Available records:
══════════

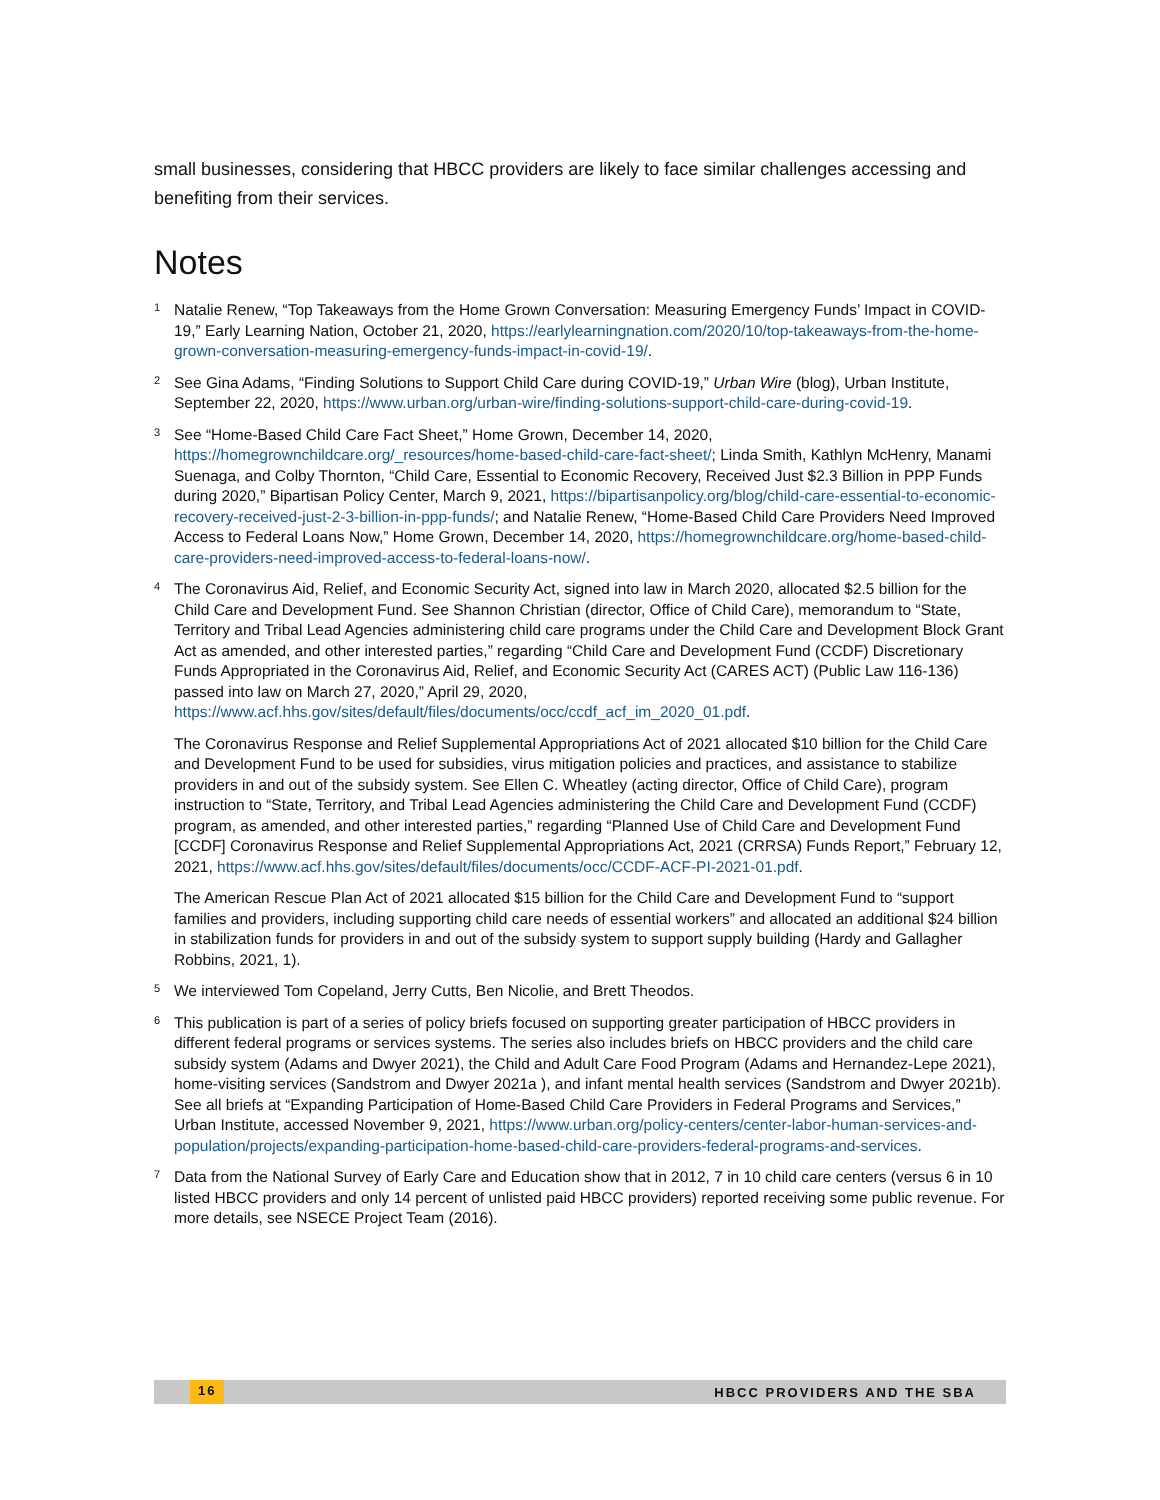small businesses, considering that HBCC providers are likely to face similar challenges accessing and benefiting from their services.
Notes
1
Natalie Renew, “Top Takeaways from the Home Grown Conversation: Measuring Emergency Funds’ Impact in COVID-19,” Early Learning Nation, October 21, 2020, https://earlylearningnation.com/2020/10/top-takeaways-from-the-home-grown-conversation-measuring-emergency-funds-impact-in-covid-19/.
2
See Gina Adams, “Finding Solutions to Support Child Care during COVID-19,” Urban Wire (blog), Urban Institute, September 22, 2020, https://www.urban.org/urban-wire/finding-solutions-support-child-care-during-covid-19.
3
See “Home-Based Child Care Fact Sheet,” Home Grown, December 14, 2020, https://homegrownchildcare.org/_resources/home-based-child-care-fact-sheet/; Linda Smith, Kathlyn McHenry, Manami Suenaga, and Colby Thornton, “Child Care, Essential to Economic Recovery, Received Just $2.3 Billion in PPP Funds during 2020,” Bipartisan Policy Center, March 9, 2021, https://bipartisanpolicy.org/blog/child-care-essential-to-economic-recovery-received-just-2-3-billion-in-ppp-funds/; and Natalie Renew, “Home-Based Child Care Providers Need Improved Access to Federal Loans Now,” Home Grown, December 14, 2020, https://homegrownchildcare.org/home-based-child-care-providers-need-improved-access-to-federal-loans-now/.
4
The Coronavirus Aid, Relief, and Economic Security Act, signed into law in March 2020, allocated $2.5 billion for the Child Care and Development Fund. See Shannon Christian (director, Office of Child Care), memorandum to “State, Territory and Tribal Lead Agencies administering child care programs under the Child Care and Development Block Grant Act as amended, and other interested parties,” regarding “Child Care and Development Fund (CCDF) Discretionary Funds Appropriated in the Coronavirus Aid, Relief, and Economic Security Act (CARES ACT) (Public Law 116-136) passed into law on March 27, 2020,” April 29, 2020, https://www.acf.hhs.gov/sites/default/files/documents/occ/ccdf_acf_im_2020_01.pdf.
The Coronavirus Response and Relief Supplemental Appropriations Act of 2021 allocated $10 billion for the Child Care and Development Fund to be used for subsidies, virus mitigation policies and practices, and assistance to stabilize providers in and out of the subsidy system. See Ellen C. Wheatley (acting director, Office of Child Care), program instruction to “State, Territory, and Tribal Lead Agencies administering the Child Care and Development Fund (CCDF) program, as amended, and other interested parties,” regarding “Planned Use of Child Care and Development Fund [CCDF] Coronavirus Response and Relief Supplemental Appropriations Act, 2021 (CRRSA) Funds Report,” February 12, 2021, https://www.acf.hhs.gov/sites/default/files/documents/occ/CCDF-ACF-PI-2021-01.pdf.
The American Rescue Plan Act of 2021 allocated $15 billion for the Child Care and Development Fund to “support families and providers, including supporting child care needs of essential workers” and allocated an additional $24 billion in stabilization funds for providers in and out of the subsidy system to support supply building (Hardy and Gallagher Robbins, 2021, 1).
5
We interviewed Tom Copeland, Jerry Cutts, Ben Nicolie, and Brett Theodos.
6
This publication is part of a series of policy briefs focused on supporting greater participation of HBCC providers in different federal programs or services systems. The series also includes briefs on HBCC providers and the child care subsidy system (Adams and Dwyer 2021), the Child and Adult Care Food Program (Adams and Hernandez-Lepe 2021), home-visiting services (Sandstrom and Dwyer 2021a ), and infant mental health services (Sandstrom and Dwyer 2021b). See all briefs at “Expanding Participation of Home-Based Child Care Providers in Federal Programs and Services,” Urban Institute, accessed November 9, 2021, https://www.urban.org/policy-centers/center-labor-human-services-and-population/projects/expanding-participation-home-based-child-care-providers-federal-programs-and-services.
7
Data from the National Survey of Early Care and Education show that in 2012, 7 in 10 child care centers (versus 6 in 10 listed HBCC providers and only 14 percent of unlisted paid HBCC providers) reported receiving some public revenue. For more details, see NSECE Project Team (2016).
16 HBCC PROVIDERS AND THE SBA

══════════

Activity:
Scan the material above for lines holding "centers" and copy each of them.

Response to this task:
This publication is part of a series of policy briefs focused on supporting greater participation of HBCC providers in different federal programs or services systems. The series also includes briefs on HBCC providers and the child care subsidy system (Adams and Dwyer 2021), the Child and Adult Care Food Program (Adams and Hernandez-Lepe 2021), home-visiting services (Sandstrom and Dwyer 2021a ), and infant mental health services (Sandstrom and Dwyer 2021b). See all briefs at “Expanding Participation of Home-Based Child Care Providers in Federal Programs and Services,” Urban Institute, accessed November 9, 2021, https://www.urban.org/policy-centers/center-labor-human-services-and-population/projects/expanding-participation-home-based-child-care-providers-federal-programs-and-services.
Data from the National Survey of Early Care and Education show that in 2012, 7 in 10 child care centers (versus 6 in 10 listed HBCC providers and only 14 percent of unlisted paid HBCC providers) reported receiving some public revenue. For more details, see NSECE Project Team (2016).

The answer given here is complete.